## Exercise
Could you continue the post about what makes a great PR for an open source project, starting right after its final sentence?

## Document text
........

← kwindla hultman kramer

A great PR for an open source project

November 10, 2025

A great PR for an open source project ...

The Pipecat project I help out with now has more than 160 contributors. Most of the 90 service integrations are maintained by the people responsible for those models, APIs, and tools.

The core team of maintainers tries hard to keep up with all the PRs. A good PR is a lot easier to review and merge.

I think of a good PR as one that:
- is as limited in scope as possible for what it's trying to do,
- follows the patterns of the rest of the code in the repo, and
- has a great description that makes it easy to understand the intent of the code.

@mark_backman's PR that added a standard voicemail detection component to Pipecat caught my eye a few weeks ago. The description included a code snippet showing typical usage and a diagram documenting the state machine logic internal to the new component. It also included a single-file example, which is something we try to have in the core repo for all non-trivial services.

........

## Provided material
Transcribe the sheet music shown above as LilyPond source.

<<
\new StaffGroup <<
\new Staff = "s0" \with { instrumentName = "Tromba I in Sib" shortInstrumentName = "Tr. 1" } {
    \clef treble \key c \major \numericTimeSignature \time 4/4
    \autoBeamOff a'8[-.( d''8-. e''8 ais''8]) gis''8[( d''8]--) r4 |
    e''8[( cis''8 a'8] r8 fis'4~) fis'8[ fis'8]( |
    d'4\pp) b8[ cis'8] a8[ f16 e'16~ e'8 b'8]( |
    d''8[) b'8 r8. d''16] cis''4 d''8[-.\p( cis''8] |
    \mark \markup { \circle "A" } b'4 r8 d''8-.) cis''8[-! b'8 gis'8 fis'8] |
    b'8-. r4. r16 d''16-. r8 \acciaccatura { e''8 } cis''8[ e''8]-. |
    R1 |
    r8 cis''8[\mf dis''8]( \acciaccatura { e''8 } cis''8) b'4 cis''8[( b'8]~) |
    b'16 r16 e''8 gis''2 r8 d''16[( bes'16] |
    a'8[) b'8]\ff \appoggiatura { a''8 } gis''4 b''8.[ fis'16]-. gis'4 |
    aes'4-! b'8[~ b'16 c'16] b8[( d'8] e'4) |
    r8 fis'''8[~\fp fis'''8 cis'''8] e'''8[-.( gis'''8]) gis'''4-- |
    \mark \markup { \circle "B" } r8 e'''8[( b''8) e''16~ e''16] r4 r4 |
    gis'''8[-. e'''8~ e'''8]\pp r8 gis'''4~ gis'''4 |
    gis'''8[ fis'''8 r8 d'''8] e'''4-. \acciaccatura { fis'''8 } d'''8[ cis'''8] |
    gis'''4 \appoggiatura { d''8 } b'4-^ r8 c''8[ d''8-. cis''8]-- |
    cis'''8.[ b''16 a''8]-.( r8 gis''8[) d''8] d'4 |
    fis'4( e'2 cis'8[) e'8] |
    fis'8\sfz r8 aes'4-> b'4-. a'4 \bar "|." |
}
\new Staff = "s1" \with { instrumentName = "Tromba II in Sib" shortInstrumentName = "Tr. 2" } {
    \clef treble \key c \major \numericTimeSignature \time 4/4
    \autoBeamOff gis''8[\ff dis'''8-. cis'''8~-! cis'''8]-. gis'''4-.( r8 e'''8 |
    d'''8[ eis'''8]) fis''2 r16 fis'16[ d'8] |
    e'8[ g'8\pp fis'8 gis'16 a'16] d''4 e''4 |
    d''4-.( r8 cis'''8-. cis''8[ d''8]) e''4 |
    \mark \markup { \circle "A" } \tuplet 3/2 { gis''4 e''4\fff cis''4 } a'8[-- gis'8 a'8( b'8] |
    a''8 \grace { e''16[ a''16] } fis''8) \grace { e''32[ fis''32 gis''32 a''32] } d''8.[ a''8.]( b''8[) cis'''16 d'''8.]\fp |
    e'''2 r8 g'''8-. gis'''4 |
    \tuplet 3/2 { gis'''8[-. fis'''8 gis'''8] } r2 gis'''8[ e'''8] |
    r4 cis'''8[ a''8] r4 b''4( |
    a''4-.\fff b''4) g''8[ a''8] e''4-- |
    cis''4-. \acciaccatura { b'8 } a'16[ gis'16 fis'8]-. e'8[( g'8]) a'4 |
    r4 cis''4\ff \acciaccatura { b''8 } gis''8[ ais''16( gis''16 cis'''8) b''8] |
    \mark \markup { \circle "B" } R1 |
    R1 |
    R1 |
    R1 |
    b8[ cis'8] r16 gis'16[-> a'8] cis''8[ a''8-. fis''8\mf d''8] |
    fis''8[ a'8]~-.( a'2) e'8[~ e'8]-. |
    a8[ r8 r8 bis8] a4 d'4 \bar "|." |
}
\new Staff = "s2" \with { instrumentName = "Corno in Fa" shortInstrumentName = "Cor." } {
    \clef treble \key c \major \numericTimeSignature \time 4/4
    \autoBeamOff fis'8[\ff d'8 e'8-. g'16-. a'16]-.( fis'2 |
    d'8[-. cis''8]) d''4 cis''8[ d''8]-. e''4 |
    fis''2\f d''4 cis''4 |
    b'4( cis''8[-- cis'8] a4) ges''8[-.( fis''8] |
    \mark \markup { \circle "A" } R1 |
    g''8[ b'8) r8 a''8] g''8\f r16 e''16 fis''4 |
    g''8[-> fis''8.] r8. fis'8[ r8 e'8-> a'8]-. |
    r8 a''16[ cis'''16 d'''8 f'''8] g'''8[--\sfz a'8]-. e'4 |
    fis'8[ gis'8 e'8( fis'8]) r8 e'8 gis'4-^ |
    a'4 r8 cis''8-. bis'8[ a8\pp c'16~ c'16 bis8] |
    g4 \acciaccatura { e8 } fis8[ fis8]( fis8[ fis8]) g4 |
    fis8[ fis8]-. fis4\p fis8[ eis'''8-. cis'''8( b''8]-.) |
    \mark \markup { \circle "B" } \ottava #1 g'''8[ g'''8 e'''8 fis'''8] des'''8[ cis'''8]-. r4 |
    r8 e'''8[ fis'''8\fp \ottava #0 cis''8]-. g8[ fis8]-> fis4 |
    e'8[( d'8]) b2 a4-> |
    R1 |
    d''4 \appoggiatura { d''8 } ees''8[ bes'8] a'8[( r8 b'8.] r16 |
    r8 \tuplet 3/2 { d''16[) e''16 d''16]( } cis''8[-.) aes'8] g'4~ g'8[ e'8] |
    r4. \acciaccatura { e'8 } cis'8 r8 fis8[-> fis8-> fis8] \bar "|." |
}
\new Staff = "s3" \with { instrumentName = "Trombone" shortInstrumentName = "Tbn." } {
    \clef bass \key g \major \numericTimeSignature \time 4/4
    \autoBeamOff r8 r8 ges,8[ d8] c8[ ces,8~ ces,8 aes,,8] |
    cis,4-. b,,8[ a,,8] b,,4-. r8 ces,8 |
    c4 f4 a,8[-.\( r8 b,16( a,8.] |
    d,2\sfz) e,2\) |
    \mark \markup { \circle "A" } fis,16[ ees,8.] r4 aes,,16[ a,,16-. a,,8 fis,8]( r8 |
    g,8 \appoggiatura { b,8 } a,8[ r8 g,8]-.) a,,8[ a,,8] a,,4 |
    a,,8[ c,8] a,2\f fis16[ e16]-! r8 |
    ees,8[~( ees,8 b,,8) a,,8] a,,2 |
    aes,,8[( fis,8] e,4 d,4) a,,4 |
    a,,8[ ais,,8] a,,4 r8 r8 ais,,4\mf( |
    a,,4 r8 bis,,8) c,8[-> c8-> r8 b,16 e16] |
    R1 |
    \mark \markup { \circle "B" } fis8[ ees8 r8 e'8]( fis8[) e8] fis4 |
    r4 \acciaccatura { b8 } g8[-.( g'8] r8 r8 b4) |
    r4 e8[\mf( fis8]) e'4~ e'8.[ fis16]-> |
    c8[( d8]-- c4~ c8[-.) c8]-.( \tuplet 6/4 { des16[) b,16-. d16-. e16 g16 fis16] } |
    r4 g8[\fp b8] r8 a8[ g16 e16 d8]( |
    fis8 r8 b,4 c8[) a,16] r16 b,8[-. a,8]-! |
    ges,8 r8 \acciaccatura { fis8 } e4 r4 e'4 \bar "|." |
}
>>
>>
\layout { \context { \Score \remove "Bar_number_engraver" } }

........

## Answer for the task
If you're new to contributing to open source projects, it's worth looking at Mark's PR! (Link below.)

One other note: now that LLMs are so good at analyzing codebases, it's often pretty easy to discover answers to questions that you might previously have posted to Discord or filed an issue about. For example:

```
git clone https: //github.com/pipecat-ai/pipecat.git
cd pipecat
# fire up claude code, or codex cli, and ask a question about how something works
```

This is such a great new way to understand the core libraries you use. The best LLM-powered coding harnesses can now answer shockingly complex questions about a codebase.

The old advice to RTFM (Read The Frigging Manual) still applies, of course. But now you can also AAGLLMFA (Ask A Good LLM For Answers).